Quick stats: 19,494 words, 1,169 repeat-words, 2/3-rds of the words have examples. ~60% have audio available; audio caveat: the links to Wikimedia are effective, but have not been verified one by one. I have not yet received authorisation to share the files for the ‘audio’ column (value=1)
Audio files
The licence for the audio files has not been clarified; so, they are simply not available at this stage.
Key changes with v1
- all words in the original list are now included (19,494 instead of ~16k).
- all words have IPA phonetics and a sensible romanisation, with tones;
- only 329 words have no meaning attached;
- there should be no repeated meanings, meanings have been tidyed up. 93% of the list now has only 1-2 senses.
- Experimental features: (these are denoted in the sheet with a tag of [exper.])
- repeat-words are pointing back to their base-word, when it exists in the list.
- some compounds not found in dictionaries point to their (poss.) component-words, when it exists in the list.
- loan-words: most are translated and have a transliteration (though a few defeat us). The transliteration is included so that we can learn to pronounce these words the Thai way, and thus be understood.
- new column: Classifiers – out of 9178 nouns, 3244 (35%) have 1 or more classifiers (Thai word + transliteration).
- changed: column 1 is now 'index'. Use it in combo with the last 2-3 columns on the right to produce your learning lists.
A note on meanings/senses
Why are all senses of a word aggregated? Can you not emphasise the most frequent meaning? One of the key findings of the original thesis is that when a word is introduced to children at a given level, all senses/facets of this word are also introduced, i.e. they are not developed over time.
Read this page for more details on the columns of the spreadsheet
Examples of usage
430 grammar words have a sense, and most have one or more examples - good to find out which you already know, and which you should research or ask your teacher. Note that most rank pretty high in frequency, that figures.
Conversely, filter out grammar words and use the result to "go to town with Anki."
Sources & licences
The thesis (link), as far as I can tell is in the public domain.
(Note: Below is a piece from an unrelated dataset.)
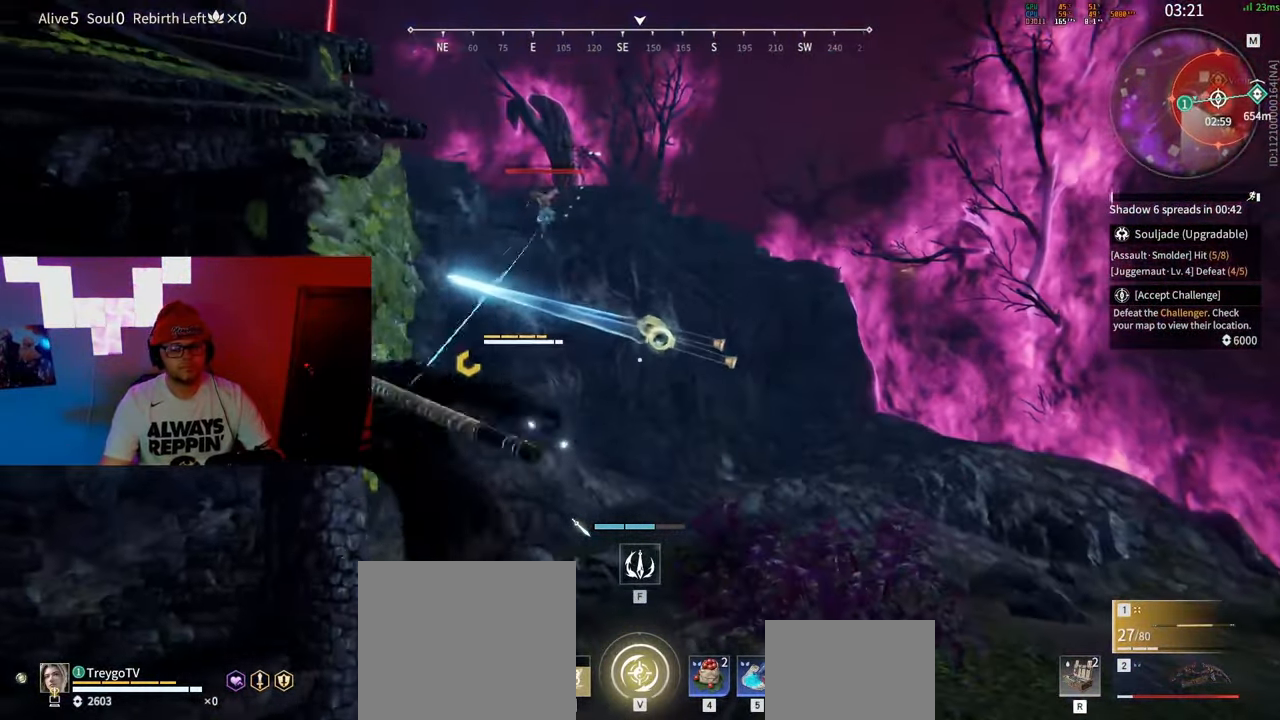
{"keys": ["w"], "mouse": [], "events": [[433, "d", "up"], [433, "mouse_left", "down"], [500, "mouse_left", "up"]]}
Lexitron v2 (link) NECTEC licence.
Wiktionary (link) is licenced under CC BY-SA 4.0 (Attribution-Share Alike 4.0 International)
Volubilis v. 25.2 (link), also under CC BY-SA 4.0.
The Royal Institute Dictionary 1999 is also under NECTEC licence.
"This product is created by the adaptation of LEXiTRON developed by NECTEC."
This frequency list is shared under CC BY-SA 4.0, including the mention above as work derivative from a NECTEC production.
Links
If you have suggestions, the sheet is now not only public, but open for comments. However, if you disagree with some of the meanings, you should likely take it with the corresponding dictionary authors. I welcome any constructive criticism.
The Blog will be open for comments [registered github users]
TLDR
A Thai word frequency list of ~20k words used in the primary and secondary school textbooks, with various dimensions to cut and slice custom lists.